Lage, Dorfbild, Verkehr
[Bearbeiten | Quelltext bearbeiten]Steinhaus befindet sich gemeinsam mit den Nachbarorten Mühlebach und Ernen im Westen und Niederwald im Osten am Eingang ins Goms.
Das Dorf Steinhaus wurde auf einem sonnigen, südwärts gerichteten Hochplateau nahe dem Rufibach erbaut. Die Distanz zur Rhone beträgt ca. 250 Meter, diejenige zum Rhonegletscher 21 km. Das Dorf liegt am früheren Saumpfad, der «Via Regia». Dieser erstreckt sich durchs ganze Oberwallis und war vor dem Bau der Furkastrasse 1860–1861 die Hauptverkehrsverbindung durch das Wallis. Durch ds unner Dorf («das untere Dorf») führt die Strasse, welche von Mühlebach herkommt. Die Häuser am Eingang des Dorfes sind gegen Norden gerichtet. Im Ober Dorf befinden sich die Kapelle und das ehemalige Gemeindehaus sowie zahlreiche Wohnhäuser und Stadel.
An beiden Enden des Dorfes sind die Obergommerhäuser, welche zwischen 1510 und 1630 erbaut wurden, noch sehr gut erhalten. Zum Teil verfügen die Wohnhäuser über einen fast vollständig intakten Dielbaum (Tragbalken der Decke, meist der Wohnzimmerdecke, häufig mit reichhaltiger Inschrift). Interessant in diesem Zusammenhang ist auch der Grundriss der Häuser im Oberwallis. In der Regel wurden alle Häuser des Tals bis in die Neuzeit nach diesem Grundriss erstellt. Im Zentrum des Dorfes finden sich die um 1710 erbauten Wohnhäuser. 1768 vernichtete ein grosses Feuer zwölf Gebäude. Die Weiler Richelsmatt und Rottenbrücke in der Nähe von Steinhaus werden heute nicht mehr bewohnt, ersteres seit 1830.
Von Brig oder Oberwald führt der Weg über Ernen und Mühlebach VS nach Steinhaus. Steinhaus kann auf dieser Route mit dem Privatwagen oder mittels öffentlicher Verkehrsmittel erreicht werden. Von Niederwald her ist Steinhaus zu Fuss in 20 Minuten erreichbar.

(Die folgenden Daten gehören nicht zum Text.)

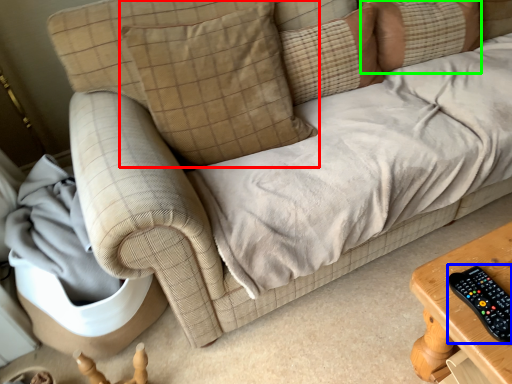
Question: Which is nearer to the pillow (highlighted by a red box)? control (highlighted by a blue box) or pillow (highlighted by a green box).

Choices:
 (A) control
 (B) pillow

Answer: (B)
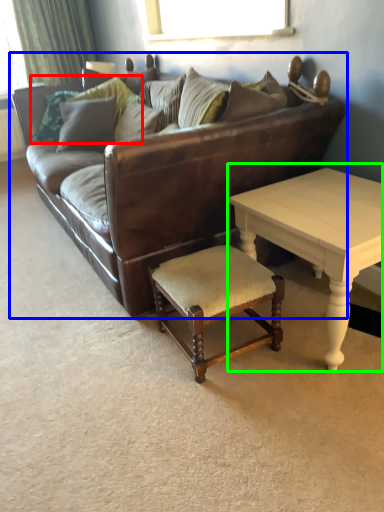
Question: Which is nearer to the pillow (highlighted by a red box)? studio couch (highlighted by a blue box) or coffee table (highlighted by a green box).

Choices:
 (A) studio couch
 (B) coffee table

Answer: (A)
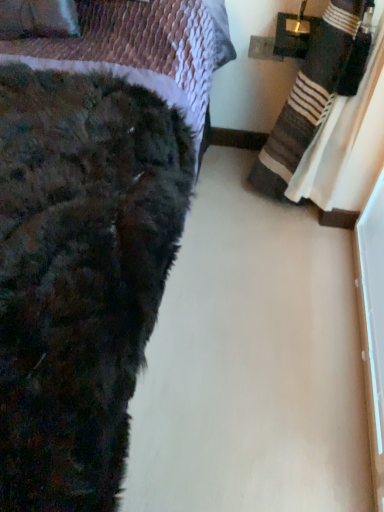
What are the coordinates of `free point in front of striped cotton blanket at right` in the screenshot? It's located at (279, 288).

Bis 1960 gab es im ganzen Dorf nur einen Telefonanschluss, den alle Bewohner des Dorfes für ein- und ausgehende Anrufe benutzten. Der Kontakt zur Aussenwelt war bis in die 1970er Jahre marginal. Aufgrund von Lawinenniedergängen war das Dorf bis 1987 im Winter zum Teil wochenlang von der Aussenwelt abgeschnitten. Dank dem Bau eines Tunnels beim Löüwibach («Lawinenbach») im Jahre 1987/1988 ist Steinhaus nun auch im Winter jederzeit erreichbar.
Geschichte
[Bearbeiten | Quelltext bearbeiten]Erstmals urkundlich erwähnt wird das Dorf im Jahre 1245 als Domus lapidea («steinernes Haus»),[2] 1436 dann zum ersten Mal auf Deutsch zem Steinhus.[1]

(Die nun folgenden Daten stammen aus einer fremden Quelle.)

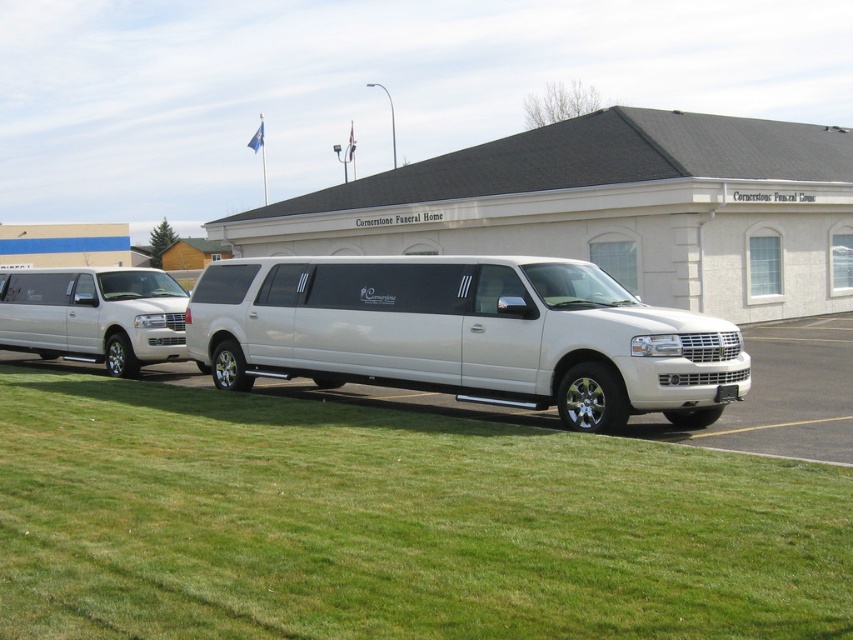
Question: Among these objects, which one is farthest from the camera?

Choices:
 (A) green grass at lower center
 (B) matte silver minivan at left

Answer: (B)

Question: Does green grass at lower center appear on the right side of white metallic van at center?

Choices:
 (A) yes
 (B) no

Answer: (B)

Question: Which object appears closest to the camera in this image?

Choices:
 (A) green grass at lower center
 (B) white metallic van at center
 (C) matte silver minivan at left

Answer: (A)

Question: Which object is farther from the camera taking this photo?

Choices:
 (A) green grass at lower center
 (B) matte silver minivan at left

Answer: (B)

Question: Is green grass at lower center positioned in front of white metallic van at center?

Choices:
 (A) yes
 (B) no

Answer: (A)

Question: Can you confirm if green grass at lower center is positioned to the right of white metallic van at center?

Choices:
 (A) yes
 (B) no

Answer: (B)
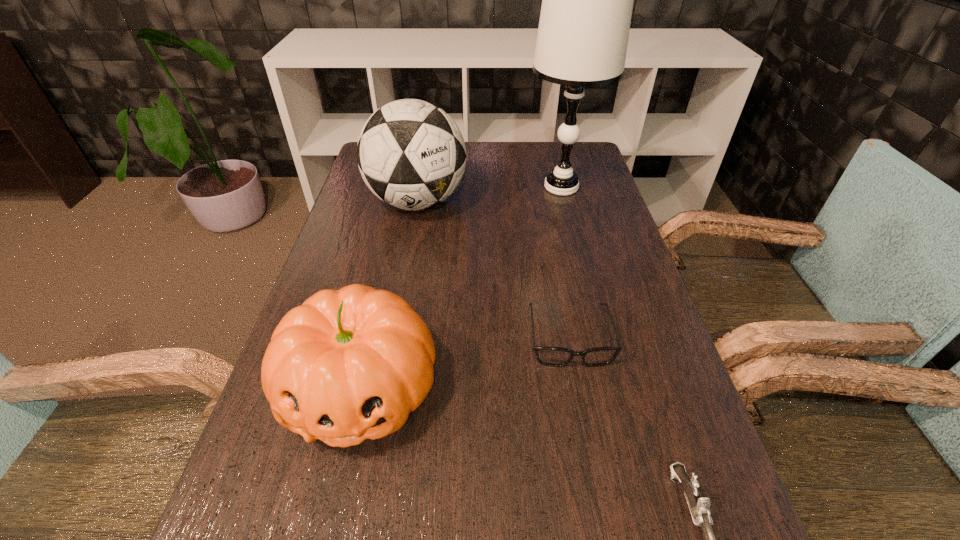
The image size is (960, 540). I want to click on soccer ball that is at the left edge, so click(411, 154).

Identify the location of pumpkin situated at the left edge. (347, 365).

Locate an element on the screen. The image size is (960, 540). table lamp located at the right edge is located at coordinates (587, 0).

The height and width of the screenshot is (540, 960). I want to click on spectacles that is at the right edge, so click(x=550, y=356).

Locate an element on the screen. object situated at the far left corner is located at coordinates tap(411, 154).

Identify the location of object that is at the far right corner. Image resolution: width=960 pixels, height=540 pixels. (587, 0).

The width and height of the screenshot is (960, 540). Identify the location of vacant space at the far edge of the desktop. (510, 170).

This screenshot has width=960, height=540. In order to click on vacant space at the left edge of the desktop in this screenshot , I will do `click(283, 528)`.

Find the location of a particular element. The width and height of the screenshot is (960, 540). free space at the right edge is located at coordinates (589, 231).

This screenshot has height=540, width=960. In the image, there is a desktop. Find the location of `vacant space at the far right corner`. vacant space at the far right corner is located at coordinates (599, 172).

Im Mittelalter waren im Goms Grund und Boden aller Wahrscheinlichkeit nach aufgeteilt. Die eine Hälfte beanspruchte der Bischof von Sitten, die andere mehrere Grafen, welche aus Oberitalien kamen.[3] Unter diesen adeligen Geschlechtern waren die Herren von Biandrate, von Compeys, de Castello, de Platea, de Rodier und de Vineis. Möglicherweise hatte einer dieser Grafen in Steinhaus Wohnsitz, worauf der Örtlichkeitsname uff em Turre am oberen Dorfeingang sowie der Ortsname «Steinhaus» selbst hindeuten könnten.[1][4] Das Erwachen der Freiheitsrechte der Oberwalliser stärkte den demokratischen Gedanken und führte in mehreren Freiheitskämpfen zu Eigenständigkeit und Selbstverwaltung. Davon zeugen die Siege der Walliser bei der Schlacht bei Ulrichen im Jahre 1211 gegen Herzog Berchtold V. von Zähringen und 1419 gegen die Berner. Ein grosses Kreuz aus Granit mit der Inschrift «Den Helden von Ulrichen» erinnert auf einem Feld von Ulrichen an diese Schlacht. Im vierzehnten Jahrhundert traten sie gegenüber dem bischöflichen Landesherrn sehr bestimmt auf: Als Bischof Tavel von Sitten im Herbst 1361 mit Gefolge ins Goms ritt, um die Gemeinden zu mehr Gehorsam zu verpflichten, überfielen die Gommer den Bischof in der Nähe von Steinhaus und hielten diesen elf Wochen lang gefangen, bis er ihnen grosse Zugeständnisse machte. 1417 gab sich die Gemeinde eigene Statuten. Die Gemeinde Steinhaus war vom Mittelalter bis zum Ende des Ancien Régime Teil des Viertels Ernen im Untergoms (Grosspfarrei Ernen).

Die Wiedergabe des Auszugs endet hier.